» **SELECTED EXTRACT**:
We live in the world of make-believe, a world controlled by ciphers such as Wall Street, Corporate America, the White House, Congress, and the Pentagon.  These ciphers enjoy the enthusiastic support of the media, the academy, and the shamans to whom we entrust the care of body, mind, and soul.  They reside in cipherspace, a euphemism for what French writer Albert Camus called the absurd.

In the parlance of communications intelligence, a cipher is a secret message deliberately encoded to mislead unintended recipients.  International intelligence operatives routinely employ ciphers to communicate classified information and secret messages among themselves via telecommunication networks.  So, too, do those engaged in espionage, counterespionage, terrorism, and anti-terrorism.  More recently, ciphers have been used to protect the confidentiality of e-mail messages, electronic funds transfers, credit card transactions, and cell phone conversations.

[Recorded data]
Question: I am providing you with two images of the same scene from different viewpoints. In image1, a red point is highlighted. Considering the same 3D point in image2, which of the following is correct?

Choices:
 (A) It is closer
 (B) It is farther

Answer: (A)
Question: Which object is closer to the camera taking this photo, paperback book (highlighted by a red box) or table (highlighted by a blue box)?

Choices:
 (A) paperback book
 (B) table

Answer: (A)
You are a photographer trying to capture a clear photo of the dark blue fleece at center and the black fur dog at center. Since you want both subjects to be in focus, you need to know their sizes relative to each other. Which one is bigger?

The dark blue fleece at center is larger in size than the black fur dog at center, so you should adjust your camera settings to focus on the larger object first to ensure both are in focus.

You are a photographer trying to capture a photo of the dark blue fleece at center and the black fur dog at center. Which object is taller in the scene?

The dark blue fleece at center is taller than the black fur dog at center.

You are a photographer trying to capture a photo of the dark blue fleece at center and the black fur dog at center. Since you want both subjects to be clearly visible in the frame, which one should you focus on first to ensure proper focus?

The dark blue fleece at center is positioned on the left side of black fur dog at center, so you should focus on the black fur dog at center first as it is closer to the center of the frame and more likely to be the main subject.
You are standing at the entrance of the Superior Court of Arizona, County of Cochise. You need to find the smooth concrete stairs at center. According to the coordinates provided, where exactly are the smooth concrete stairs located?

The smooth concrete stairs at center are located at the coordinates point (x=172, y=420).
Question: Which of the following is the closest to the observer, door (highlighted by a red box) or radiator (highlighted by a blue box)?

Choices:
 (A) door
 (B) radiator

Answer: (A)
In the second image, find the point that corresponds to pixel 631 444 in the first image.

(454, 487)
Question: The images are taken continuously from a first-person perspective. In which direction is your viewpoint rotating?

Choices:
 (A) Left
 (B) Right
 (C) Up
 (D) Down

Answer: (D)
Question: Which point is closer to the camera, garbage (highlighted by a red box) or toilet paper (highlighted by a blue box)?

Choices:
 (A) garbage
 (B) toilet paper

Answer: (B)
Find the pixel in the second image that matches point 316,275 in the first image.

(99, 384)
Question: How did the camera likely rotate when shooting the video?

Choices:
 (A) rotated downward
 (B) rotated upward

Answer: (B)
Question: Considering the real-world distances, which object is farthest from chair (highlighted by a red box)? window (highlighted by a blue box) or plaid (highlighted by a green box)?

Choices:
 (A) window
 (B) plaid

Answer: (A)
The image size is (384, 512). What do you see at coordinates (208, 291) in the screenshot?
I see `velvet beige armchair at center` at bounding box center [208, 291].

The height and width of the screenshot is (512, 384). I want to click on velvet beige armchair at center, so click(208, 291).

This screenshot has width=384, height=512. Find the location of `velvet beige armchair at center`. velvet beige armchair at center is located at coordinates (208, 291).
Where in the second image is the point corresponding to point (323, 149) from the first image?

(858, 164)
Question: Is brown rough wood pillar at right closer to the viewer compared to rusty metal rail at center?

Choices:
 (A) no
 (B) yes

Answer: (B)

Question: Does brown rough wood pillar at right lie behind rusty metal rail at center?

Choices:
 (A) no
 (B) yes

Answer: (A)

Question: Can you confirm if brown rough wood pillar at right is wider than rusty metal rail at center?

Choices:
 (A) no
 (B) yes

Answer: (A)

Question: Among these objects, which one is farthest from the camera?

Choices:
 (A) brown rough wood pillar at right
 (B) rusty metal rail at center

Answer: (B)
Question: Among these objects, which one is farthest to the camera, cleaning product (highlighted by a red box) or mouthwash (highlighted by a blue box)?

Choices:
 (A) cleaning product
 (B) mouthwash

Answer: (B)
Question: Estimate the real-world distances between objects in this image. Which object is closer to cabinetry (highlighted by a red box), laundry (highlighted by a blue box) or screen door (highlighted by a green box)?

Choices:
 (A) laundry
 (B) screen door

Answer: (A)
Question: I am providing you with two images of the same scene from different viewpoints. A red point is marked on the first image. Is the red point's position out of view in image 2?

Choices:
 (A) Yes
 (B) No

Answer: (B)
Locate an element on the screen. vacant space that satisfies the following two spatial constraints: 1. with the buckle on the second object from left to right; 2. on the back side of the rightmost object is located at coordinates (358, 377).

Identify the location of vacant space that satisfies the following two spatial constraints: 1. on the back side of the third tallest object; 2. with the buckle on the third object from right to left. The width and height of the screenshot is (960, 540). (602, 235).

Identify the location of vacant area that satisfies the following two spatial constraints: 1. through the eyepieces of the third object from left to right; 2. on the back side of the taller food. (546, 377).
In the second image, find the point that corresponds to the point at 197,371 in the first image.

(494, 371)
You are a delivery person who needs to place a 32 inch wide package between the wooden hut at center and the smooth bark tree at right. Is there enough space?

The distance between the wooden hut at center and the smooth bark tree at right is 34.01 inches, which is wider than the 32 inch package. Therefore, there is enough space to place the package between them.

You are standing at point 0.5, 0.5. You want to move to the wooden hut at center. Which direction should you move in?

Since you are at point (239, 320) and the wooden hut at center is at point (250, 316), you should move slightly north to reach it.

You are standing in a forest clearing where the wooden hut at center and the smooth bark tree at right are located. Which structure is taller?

» **PARTS OF THE EXERCISE**:
1. Name every entity that the passage on ciphers lists in its first sentence as a cipher controlling the world of make-believe.
2. Decide whether each statement agrees with the passage on ciphers, and back each yes or no with the deciding words from it: (a) Cipherspace is a euphemism for what Albert Camus called the absurd. (b) Ciphers have recently been used to protect credit card transactions. (c) The media opposes the ciphers.
3. Please write the next part of the passage on ciphers, picking up after its final sentence.
These records were taken from a separate source.

» **EXERCISE RESULTS**:
1. Wall Street, Corporate America, the White House, Congress, the Pentagon

2.
(a) Yes: "They reside in cipherspace, a euphemism for what French writer Albert Camus called the absurd."
(b) Yes: "More recently, ciphers have been used to protect the confidentiality of e-mail messages, electronic funds transfers, credit card transactions, and cell phone conversations."
(c) No: "These ciphers enjoy the enthusiastic support of the media"

3.
Ciphers are often used to disguise messages encoded to mislead virtually everyone, whether they be citizens, consumers, stockholders, employees, voters, viewers, readers, Internet junkies, students, patients, or parishioners.  They are a sophisticated form of lying and deceit—one of the most important instruments of mass manipulation and social control in our culture.  A person, such as a political leader, who transmits misleading messages is also a cipher.

I first learned about ciphers from a Czech political science professor, Vladimir Suchan, who had become disillusioned with communist apparatchiks in Prague and Moscow as well as U.S government officials and viewed them all as ciphers.

To some ciphers are world-class bloodsuckers who exploit our vulnerability and our inability to cope with the human condition.  Ciphers tell us what to believe, how to live, how to raise our kids, how to work, how to play, how to make love, and how to die.  From them we also learn what to buy, how much to pay for it, and when to replace it, as well as where we will work, how much we will be paid, and what working conditions will be like.  We call this “freedom.”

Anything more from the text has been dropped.